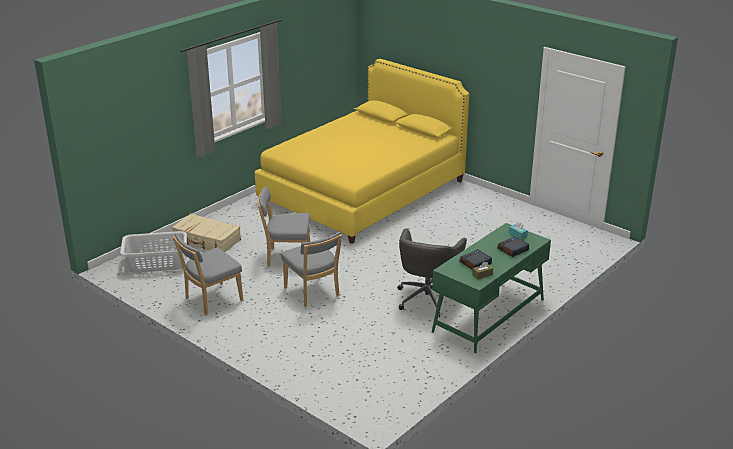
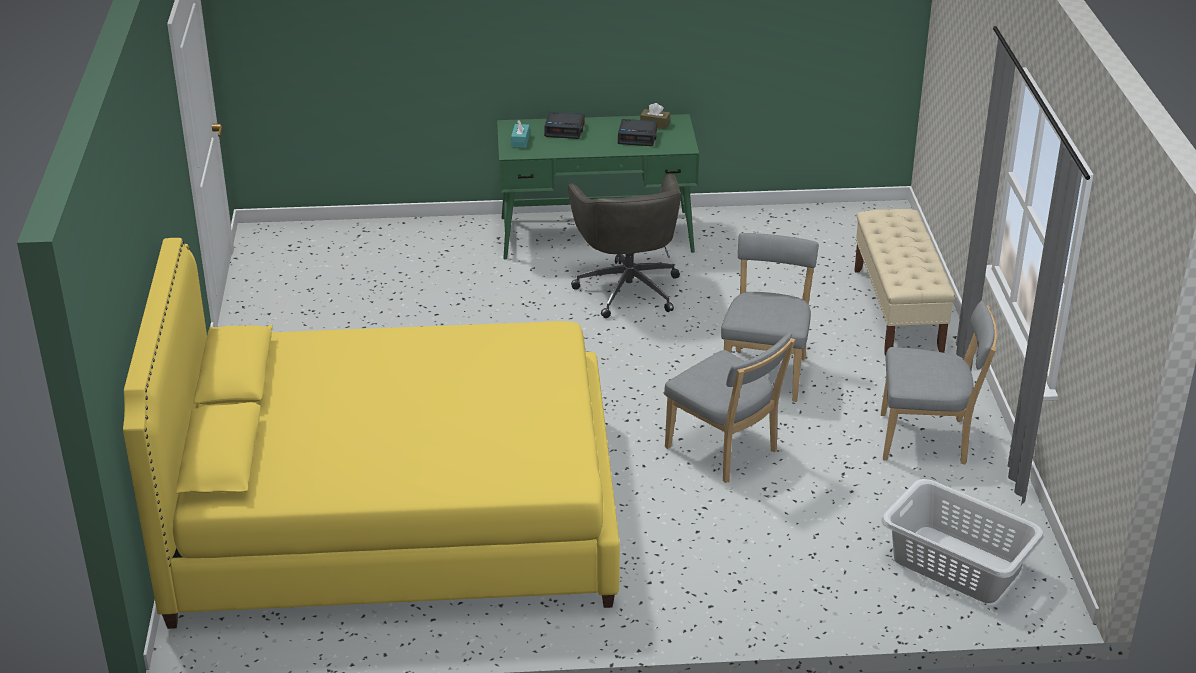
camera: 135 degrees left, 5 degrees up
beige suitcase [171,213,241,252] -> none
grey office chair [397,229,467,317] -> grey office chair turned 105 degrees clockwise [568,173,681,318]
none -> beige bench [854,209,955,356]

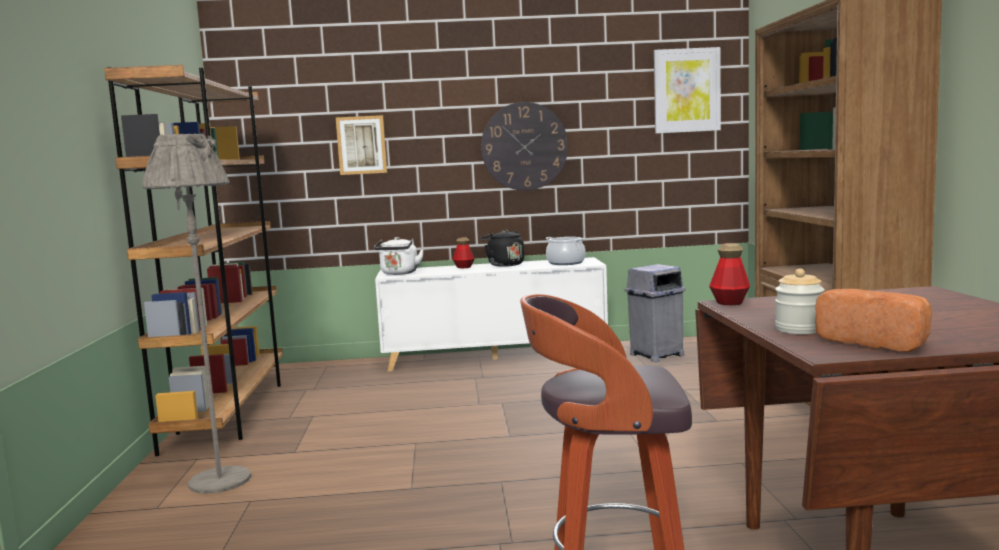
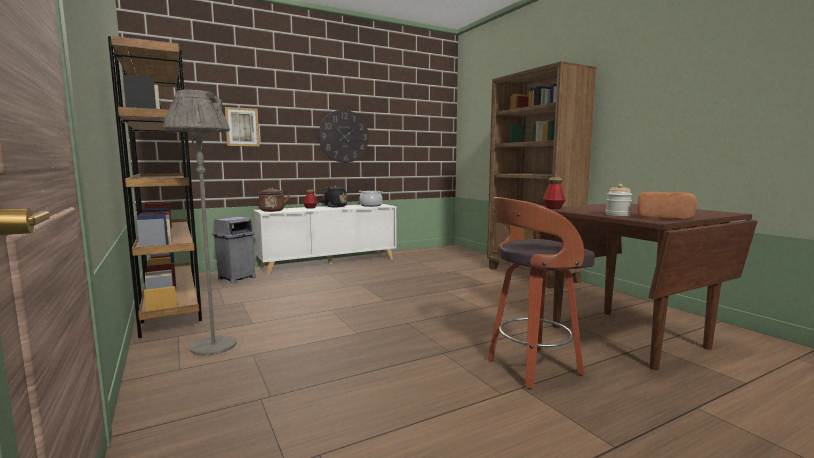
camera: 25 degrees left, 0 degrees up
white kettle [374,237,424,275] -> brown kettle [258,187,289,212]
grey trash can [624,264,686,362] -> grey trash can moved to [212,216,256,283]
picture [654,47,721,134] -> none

# # #

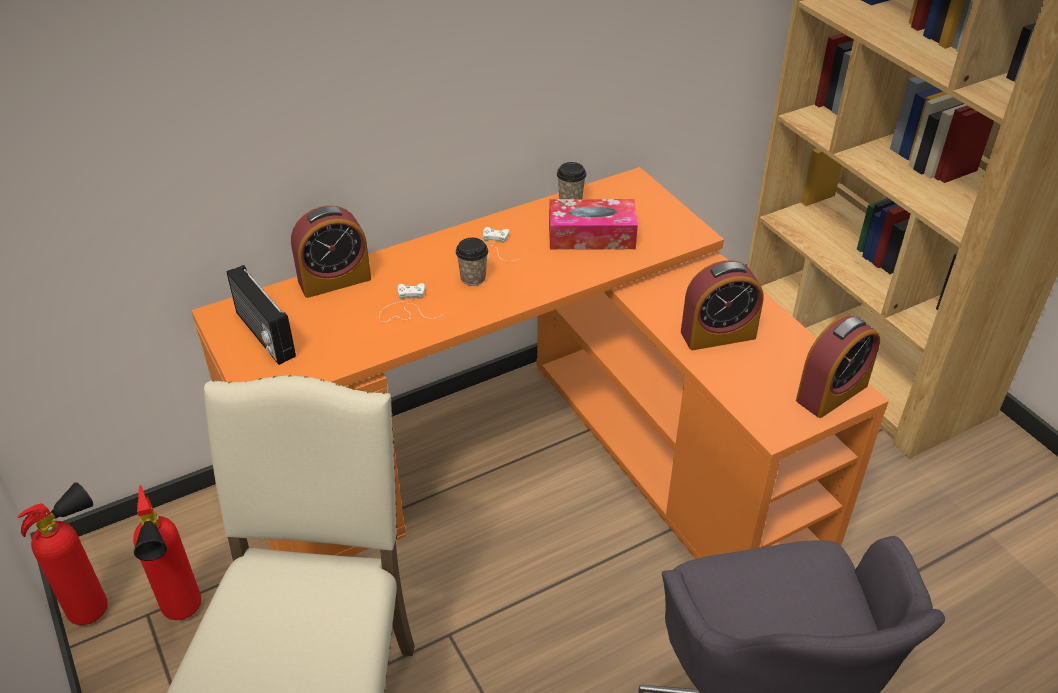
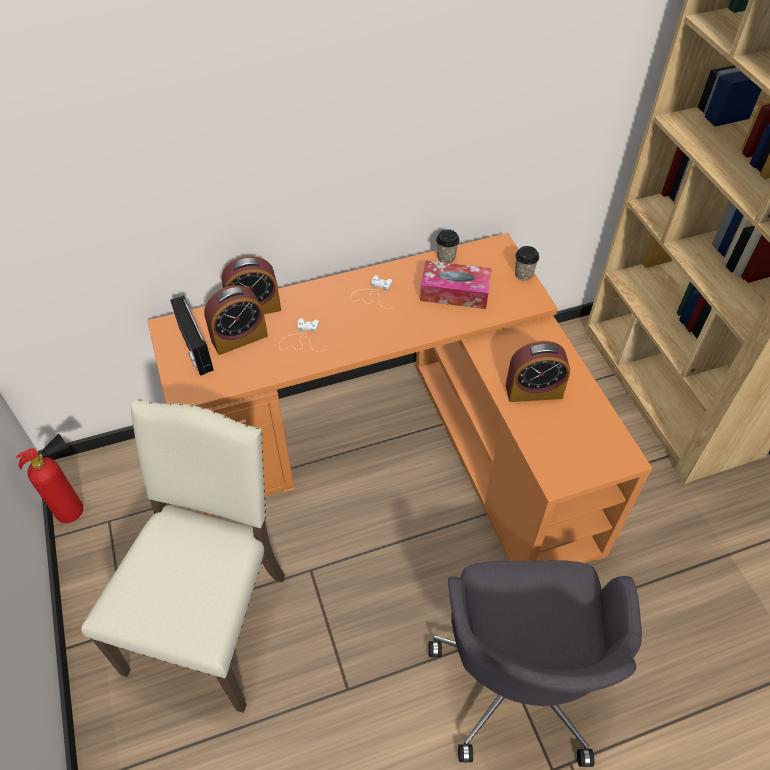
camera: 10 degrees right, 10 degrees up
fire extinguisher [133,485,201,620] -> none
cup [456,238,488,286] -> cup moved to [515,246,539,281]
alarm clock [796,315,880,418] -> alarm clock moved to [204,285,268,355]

# # #

* **Work instruction**
Take the material above from the line containing "grey office chair [397,229,467,317]" up to and including the line containing "picture [654,47,721,134] -> none" and retype it exactly, without any pictures.

* **Solution for this problem**
grey office chair [397,229,467,317] -> grey office chair turned 105 degrees clockwise [568,173,681,318]
none -> beige bench [854,209,955,356]

camera: 25 degrees left, 0 degrees up
white kettle [374,237,424,275] -> brown kettle [258,187,289,212]
grey trash can [624,264,686,362] -> grey trash can moved to [212,216,256,283]
picture [654,47,721,134] -> none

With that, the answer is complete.